Ojalá que las relaciones humanas tuvieran presentes estos consejos, pues mejor nos iría en el campo social, comercial, familiar, vecinal y político en nuestra nación en los tiempos actuales.

2.- En la segunda lectura nos encontramos en cómo san Pablo hace caer en la cuenta que el cuerpo que hoy tenemos dejará de  existir y nos abrirá las puertas a la inmortalidad, que siempre será la manera de estar delante del Señor por toda la eternidad en el Reino de los Cielos, quienes tengan la dicha de recibir el premio de entrar en él gracias a que sus vidas sean ejemplo de fe viva y actuantes conforme  al cumplimiento de la voluntad de Dios.

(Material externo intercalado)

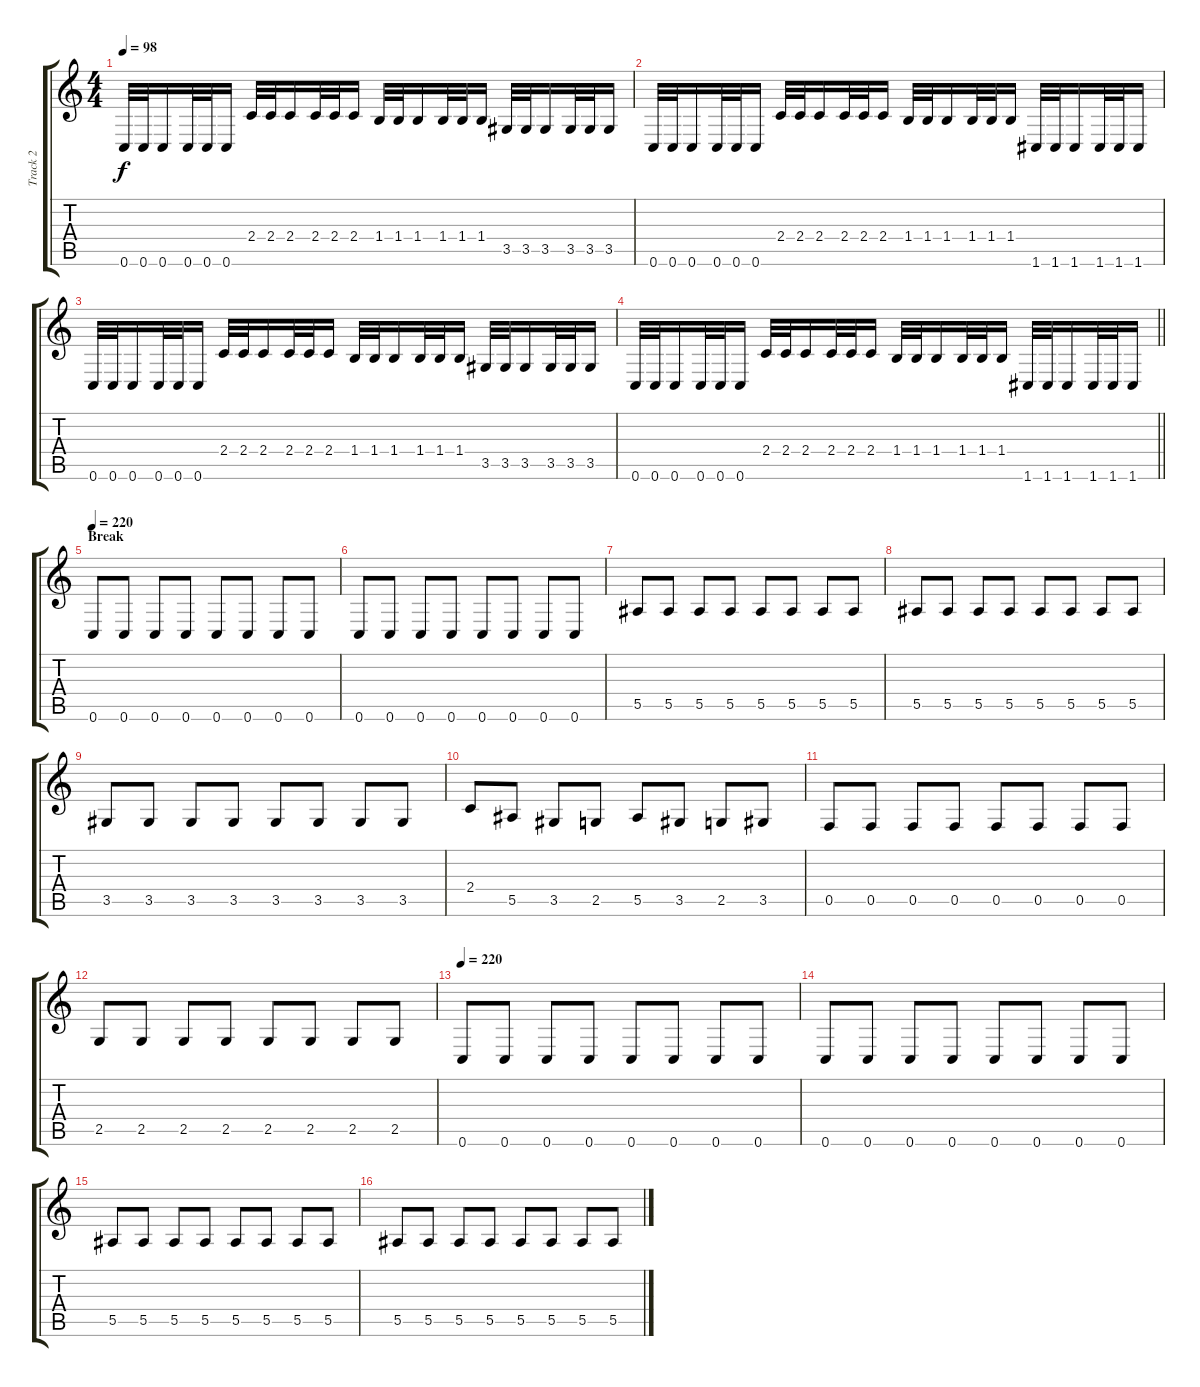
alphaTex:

Se impone, pues, vivir como si no viviéramos, estar como si no estuviéramos, sin pegarnos a nada material, sino todo lo contrario, a los valores del Reino de Dios, que sabemos que nunca será perder el tiempo en vano, sino en recibir el premio que nos merezcamos conforme sea nuestra conducta.

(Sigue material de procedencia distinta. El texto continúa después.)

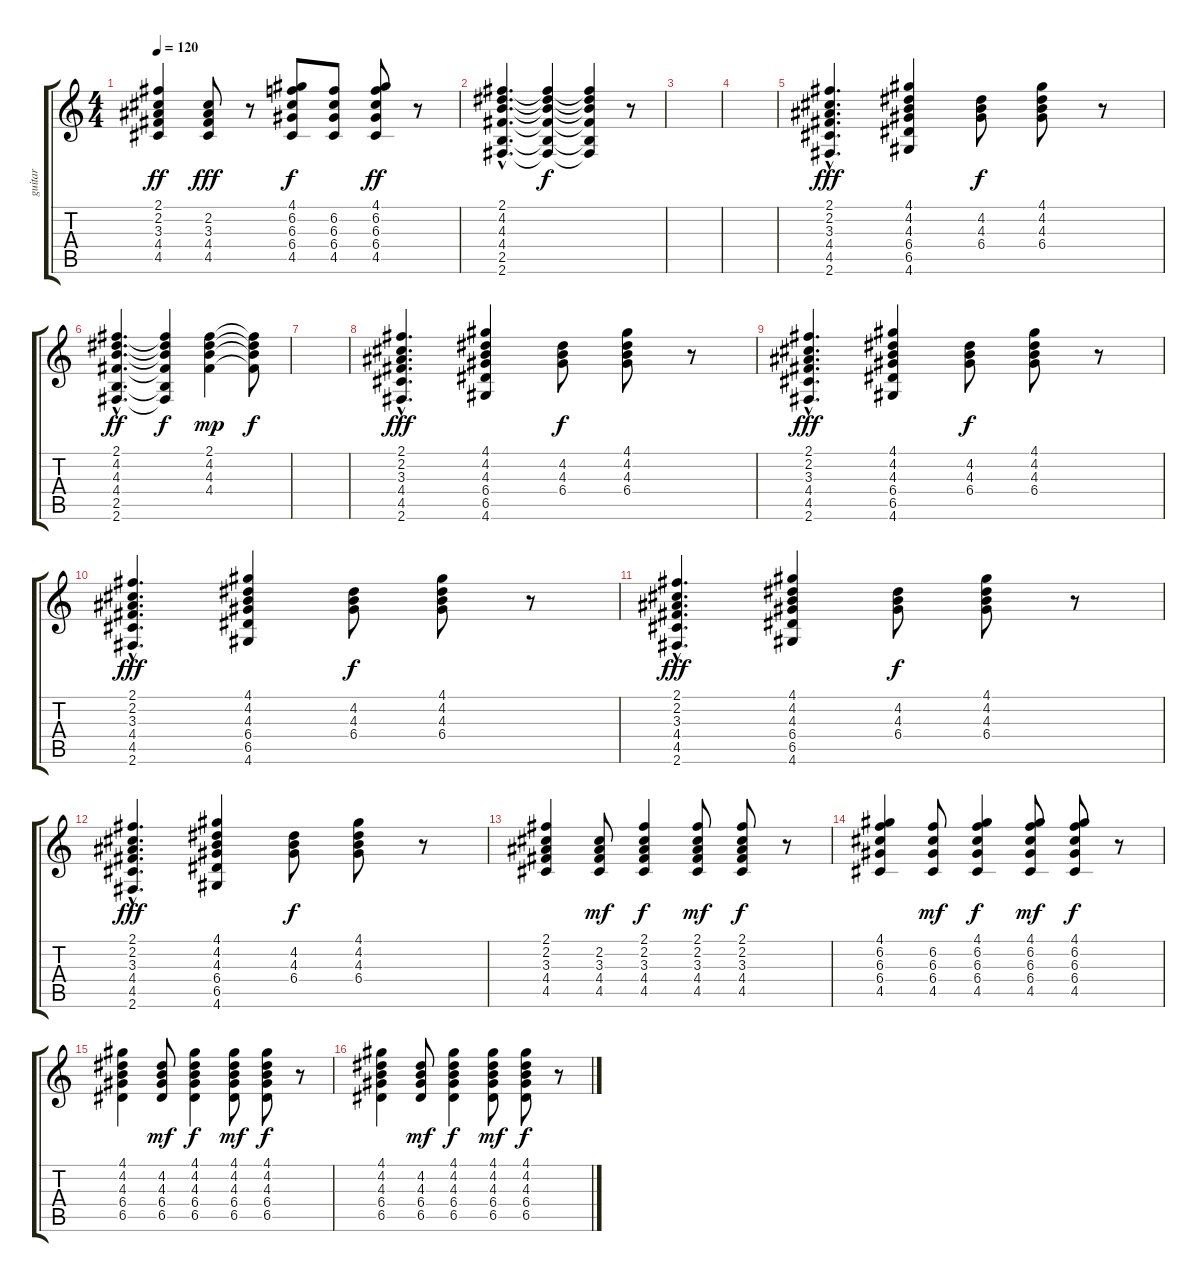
\track ("guitar" "guitar") {instrument acousticguitarsteel}
\staff {score tabs}
\tuning (E4 B3 G3 D3 A2 E2) {hide}
\ts (4 4)
\tempo 120
\clef g2
\ks c
(2.1 2.2 3.3 4.4 4.5).4{dy ff} (2.2 3.3 4.4 4.5).8{dy fff} r.8 (4.1 6.2 6.3 6.4 4.5).8{dy f} (6.2 6.3 6.4 4.5).8 (4.1 6.2 6.3 6.4 4.5).8{dy ff} r.8 |
(2.1{hac} 4.2{hac} 4.3{hac} 4.4{hac} 2.5{hac} 2.6{hac}).4{d} (2.1{t} 4.2{t} 4.3{t} 4.4{t} 2.5{t} 2.6{t}).4{dy f} (2.1{t} 4.2{t} 4.3{t} 4.4{t} 2.5{t} 2.6{t}).4 r.8 |
|
|
(2.1{hac} 2.2{hac} 3.3{hac} 4.4{hac} 4.5{hac} 2.6{hac}).4{d dy fff} (4.1 4.2 4.3 6.4 6.5 4.6).4 (4.2 4.3 6.4).8{dy f} (4.1 4.2 4.3 6.4).8 r.8 |
(2.1{hac} 4.2{hac} 4.3{hac} 4.4{hac} 2.5{hac} 2.6{hac}).4{d dy ff} (2.1{t} 4.2{t} 4.3{t} 4.4{t} 2.5{t} 2.6{t}).4{dy f} (2.1 4.2 4.3 4.4).4{dy mp} (2.1{t} 4.2{t} 4.3{t} 4.4{t}).8{dy f} |
|
(2.1{hac} 2.2{hac} 3.3{hac} 4.4{hac} 4.5{hac} 2.6{hac}).4{d dy fff} (4.1 4.2 4.3 6.4 6.5 4.6).4 (4.2 4.3 6.4).8{dy f} (4.1 4.2 4.3 6.4).8 r.8 |
(2.1{hac} 2.2{hac} 3.3{hac} 4.4{hac} 4.5{hac} 2.6{hac}).4{d dy fff} (4.1 4.2 4.3 6.4 6.5 4.6).4 (4.2 4.3 6.4).8{dy f} (4.1 4.2 4.3 6.4).8 r.8 |
(2.1{hac} 2.2{hac} 3.3{hac} 4.4{hac} 4.5{hac} 2.6{hac}).4{d dy fff} (4.1 4.2 4.3 6.4 6.5 4.6).4 (4.2 4.3 6.4).8{dy f} (4.1 4.2 4.3 6.4).8 r.8 |
(2.1{hac} 2.2{hac} 3.3{hac} 4.4{hac} 4.5{hac} 2.6{hac}).4{d dy fff} (4.1 4.2 4.3 6.4 6.5 4.6).4 (4.2 4.3 6.4).8{dy f} (4.1 4.2 4.3 6.4).8 r.8 |
(2.1{hac} 2.2{hac} 3.3{hac} 4.4{hac} 4.5{hac} 2.6{hac}).4{d dy fff} (4.1 4.2 4.3 6.4 6.5 4.6).4 (4.2 4.3 6.4).8{dy f} (4.1 4.2 4.3 6.4).8 r.8 |
(2.1 2.2 3.3 4.4 4.5).4 (2.2 3.3 4.4 4.5).8{dy mf} (2.1 2.2 3.3 4.4 4.5).4{dy f} (2.1 2.2 3.3 4.4 4.5).8{dy mf} (2.1 2.2 3.3 4.4 4.5).8{dy f} r.8 |
(4.1 6.2 6.3 6.4 4.5).4 (6.2 6.3 6.4 4.5).8{dy mf} (4.1 6.2 6.3 6.4 4.5).4{dy f} (4.1 6.2 6.3 6.4 4.5).8{dy mf} (4.1 6.2 6.3 6.4 4.5).8{dy f} r.8 |
(4.1 4.2 4.3 6.4 6.5).4 (4.2 4.3 6.4 6.5).8{dy mf} (4.1 4.2 4.3 6.4 6.5).4{dy f} (4.1 4.2 4.3 6.4 6.5).8{dy mf} (4.1 4.2 4.3 6.4 6.5).8{dy f} r.8 |
(4.1 4.2 4.3 6.4 6.5).4 (4.2 4.3 6.4 6.5).8{dy mf} (4.1 4.2 4.3 6.4 6.5).4{dy f} (4.1 4.2 4.3 6.4 6.5).8{dy mf} (4.1 4.2 4.3 6.4 6.5).8{dy f} r.8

3.- Nunca es el discípulo superior a su maestro, al contrario, tardará tiempo en superarle. Tampoco dos ciegos pueden conducirse entre sí, pues caerán en el hoyo. Lo mismo que no debemos juzgar la mota de polvo del hermano, dejando de mirar la viga en el propio ojo. Para hablar de los demás debemos quitar la viga del propio. Los árboles buenos dan frutos buenos, los árboles malos dan frutos malos. Nunca la agricultura será una destrucción para el género humano, salvo que esté manipulada para matar a los comensales de los frutos del campo.

Todos estos consejos nos llevan a una gran conclusión:

Nadie es dueño de juzgar a nadie. El único juez de todos es Dios.

La caridad por lo tanto debe presidir nuestras vidas: amar a Dios sobre todas las cosas y a los hermanos como a nosotros mismos.